When you start Arch, you specify a listener address/port that you want to bind downstream. But, Arch uses are predefined port that you can use (127.0.0.1:12000) to proxy egress calls originating from your application to LLMs (API-based or hosted). For more details, check out LLM provider.

Prompt Target: Arch offers a primitive called prompt target to help separate business logic from undifferentiated work in building generative AI apps. Prompt targets are endpoints that receive prompts that are processed by Arch. For example, Arch enriches incoming prompts with metadata like knowing when a request is a follow-up or clarifying prompt so that you can build faster, more accurate retrieval (RAG) apps. To support agentic apps, like scheduling travel plans or sharing comments on a document - via prompts, Arch uses its function calling abilities to extract critical information fromthe incoming prompt (or a set of prompts) needed by a downstream backend API or function call before calling it directly.
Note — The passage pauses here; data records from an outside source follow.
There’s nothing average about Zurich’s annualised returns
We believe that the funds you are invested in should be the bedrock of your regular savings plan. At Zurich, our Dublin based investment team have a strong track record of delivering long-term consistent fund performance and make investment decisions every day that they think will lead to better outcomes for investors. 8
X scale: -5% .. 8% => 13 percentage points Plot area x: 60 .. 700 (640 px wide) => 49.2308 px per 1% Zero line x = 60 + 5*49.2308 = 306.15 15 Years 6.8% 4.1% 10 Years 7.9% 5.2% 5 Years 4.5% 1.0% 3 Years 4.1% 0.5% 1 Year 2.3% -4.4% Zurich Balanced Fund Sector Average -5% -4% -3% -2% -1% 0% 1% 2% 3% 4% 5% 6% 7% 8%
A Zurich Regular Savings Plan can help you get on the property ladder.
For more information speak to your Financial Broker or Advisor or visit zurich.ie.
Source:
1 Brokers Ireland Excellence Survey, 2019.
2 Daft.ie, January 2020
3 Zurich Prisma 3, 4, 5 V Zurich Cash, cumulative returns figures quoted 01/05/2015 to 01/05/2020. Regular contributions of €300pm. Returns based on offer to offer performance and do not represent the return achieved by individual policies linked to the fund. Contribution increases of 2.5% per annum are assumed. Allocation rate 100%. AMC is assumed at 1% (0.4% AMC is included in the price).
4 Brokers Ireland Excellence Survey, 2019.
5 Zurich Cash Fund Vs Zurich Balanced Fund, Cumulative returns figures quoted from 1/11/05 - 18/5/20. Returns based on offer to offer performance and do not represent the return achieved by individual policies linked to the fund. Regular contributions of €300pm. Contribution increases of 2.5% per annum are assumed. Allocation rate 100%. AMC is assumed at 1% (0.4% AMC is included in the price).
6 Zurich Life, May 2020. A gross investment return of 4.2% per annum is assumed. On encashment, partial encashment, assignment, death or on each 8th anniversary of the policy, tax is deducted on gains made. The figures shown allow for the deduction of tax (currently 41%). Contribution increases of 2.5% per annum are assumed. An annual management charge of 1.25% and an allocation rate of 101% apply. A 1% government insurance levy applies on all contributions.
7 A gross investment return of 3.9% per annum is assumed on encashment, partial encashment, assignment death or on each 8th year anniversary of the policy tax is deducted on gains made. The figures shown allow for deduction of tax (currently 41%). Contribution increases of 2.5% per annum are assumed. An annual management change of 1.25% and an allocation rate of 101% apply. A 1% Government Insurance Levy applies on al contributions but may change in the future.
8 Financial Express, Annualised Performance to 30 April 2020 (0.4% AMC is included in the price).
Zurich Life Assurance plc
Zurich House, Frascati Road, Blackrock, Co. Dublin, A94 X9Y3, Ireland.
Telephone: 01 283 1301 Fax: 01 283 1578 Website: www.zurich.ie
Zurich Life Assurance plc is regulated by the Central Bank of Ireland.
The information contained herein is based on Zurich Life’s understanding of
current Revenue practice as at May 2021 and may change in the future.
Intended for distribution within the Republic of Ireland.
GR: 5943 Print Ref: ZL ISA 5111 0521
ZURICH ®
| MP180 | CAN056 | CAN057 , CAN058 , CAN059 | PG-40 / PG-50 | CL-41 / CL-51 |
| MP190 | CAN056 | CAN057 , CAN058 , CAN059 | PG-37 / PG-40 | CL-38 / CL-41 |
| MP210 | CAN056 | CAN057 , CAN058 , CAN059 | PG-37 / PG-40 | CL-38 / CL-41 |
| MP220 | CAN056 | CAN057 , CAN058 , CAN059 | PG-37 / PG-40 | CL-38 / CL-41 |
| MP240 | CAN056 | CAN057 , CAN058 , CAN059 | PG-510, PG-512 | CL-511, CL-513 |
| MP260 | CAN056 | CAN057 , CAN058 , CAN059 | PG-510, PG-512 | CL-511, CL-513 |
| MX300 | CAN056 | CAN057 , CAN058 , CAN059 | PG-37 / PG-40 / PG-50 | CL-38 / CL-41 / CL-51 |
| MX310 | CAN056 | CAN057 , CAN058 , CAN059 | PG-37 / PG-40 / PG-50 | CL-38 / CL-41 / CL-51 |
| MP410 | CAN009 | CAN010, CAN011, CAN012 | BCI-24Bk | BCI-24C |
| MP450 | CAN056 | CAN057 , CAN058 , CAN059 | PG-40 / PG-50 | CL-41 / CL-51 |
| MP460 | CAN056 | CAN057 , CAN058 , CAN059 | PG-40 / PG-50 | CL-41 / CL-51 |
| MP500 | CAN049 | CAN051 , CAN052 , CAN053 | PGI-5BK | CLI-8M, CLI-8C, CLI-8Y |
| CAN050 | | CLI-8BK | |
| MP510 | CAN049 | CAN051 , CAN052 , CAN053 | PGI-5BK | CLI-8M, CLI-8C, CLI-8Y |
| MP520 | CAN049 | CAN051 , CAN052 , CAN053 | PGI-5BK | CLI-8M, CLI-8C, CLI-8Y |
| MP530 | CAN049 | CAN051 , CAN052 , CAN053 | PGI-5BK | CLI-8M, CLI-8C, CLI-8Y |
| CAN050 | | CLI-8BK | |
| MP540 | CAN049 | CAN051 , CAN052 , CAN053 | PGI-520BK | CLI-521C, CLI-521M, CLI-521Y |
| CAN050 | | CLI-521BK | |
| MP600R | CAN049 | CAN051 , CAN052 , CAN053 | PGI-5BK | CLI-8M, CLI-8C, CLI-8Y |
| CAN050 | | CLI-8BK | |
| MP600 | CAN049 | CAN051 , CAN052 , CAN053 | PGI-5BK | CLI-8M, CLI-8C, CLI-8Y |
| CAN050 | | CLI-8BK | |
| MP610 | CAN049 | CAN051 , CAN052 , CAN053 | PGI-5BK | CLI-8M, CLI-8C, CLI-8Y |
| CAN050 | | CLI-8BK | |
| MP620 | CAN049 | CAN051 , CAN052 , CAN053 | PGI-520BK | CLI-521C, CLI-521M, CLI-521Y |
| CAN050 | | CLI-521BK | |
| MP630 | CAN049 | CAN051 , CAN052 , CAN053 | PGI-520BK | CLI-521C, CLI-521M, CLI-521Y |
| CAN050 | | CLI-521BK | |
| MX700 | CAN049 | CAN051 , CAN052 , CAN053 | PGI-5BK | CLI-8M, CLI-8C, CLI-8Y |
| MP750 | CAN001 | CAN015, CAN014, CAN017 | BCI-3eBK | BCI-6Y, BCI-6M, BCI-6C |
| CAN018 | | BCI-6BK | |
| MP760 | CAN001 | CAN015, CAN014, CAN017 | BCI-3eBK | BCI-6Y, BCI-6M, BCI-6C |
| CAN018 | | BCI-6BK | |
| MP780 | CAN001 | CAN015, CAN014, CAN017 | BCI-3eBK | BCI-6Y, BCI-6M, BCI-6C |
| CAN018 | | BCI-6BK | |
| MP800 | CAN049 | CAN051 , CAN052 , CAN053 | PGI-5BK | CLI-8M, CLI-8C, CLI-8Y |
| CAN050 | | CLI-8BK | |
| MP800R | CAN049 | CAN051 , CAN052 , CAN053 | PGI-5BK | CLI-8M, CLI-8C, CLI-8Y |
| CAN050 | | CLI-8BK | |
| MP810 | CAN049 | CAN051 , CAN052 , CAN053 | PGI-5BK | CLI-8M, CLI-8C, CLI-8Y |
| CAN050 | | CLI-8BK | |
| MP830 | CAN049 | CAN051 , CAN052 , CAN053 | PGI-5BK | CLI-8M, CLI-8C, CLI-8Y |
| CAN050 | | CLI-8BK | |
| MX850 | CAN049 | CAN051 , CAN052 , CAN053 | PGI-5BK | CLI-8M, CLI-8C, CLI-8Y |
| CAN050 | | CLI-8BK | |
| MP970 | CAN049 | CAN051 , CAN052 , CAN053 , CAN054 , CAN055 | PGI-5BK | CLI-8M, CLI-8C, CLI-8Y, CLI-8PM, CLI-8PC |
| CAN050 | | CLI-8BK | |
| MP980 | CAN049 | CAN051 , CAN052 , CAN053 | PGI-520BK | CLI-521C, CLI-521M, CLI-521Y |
Model Serving: Arch is a set of two self-contained processes that are designed to run alongside your application servers (or on a separate hostconnected via a network).The model serving process helps Arch make intelligent decisions about the incoming prompts. The model server is designed to call the (fast) purpose-built LLMs in Arch.

Error Target: Error targets are those endpoints that receive forwarded errors from Arch when issues arise, such as failing to properly call a function/API, detecting violations of guardrails, or encountering other processing errors. These errors are communicated to the application via headers X-Arch-[ERROR-TYPE], allowing it to handle the errors gracefully and take appropriate actions.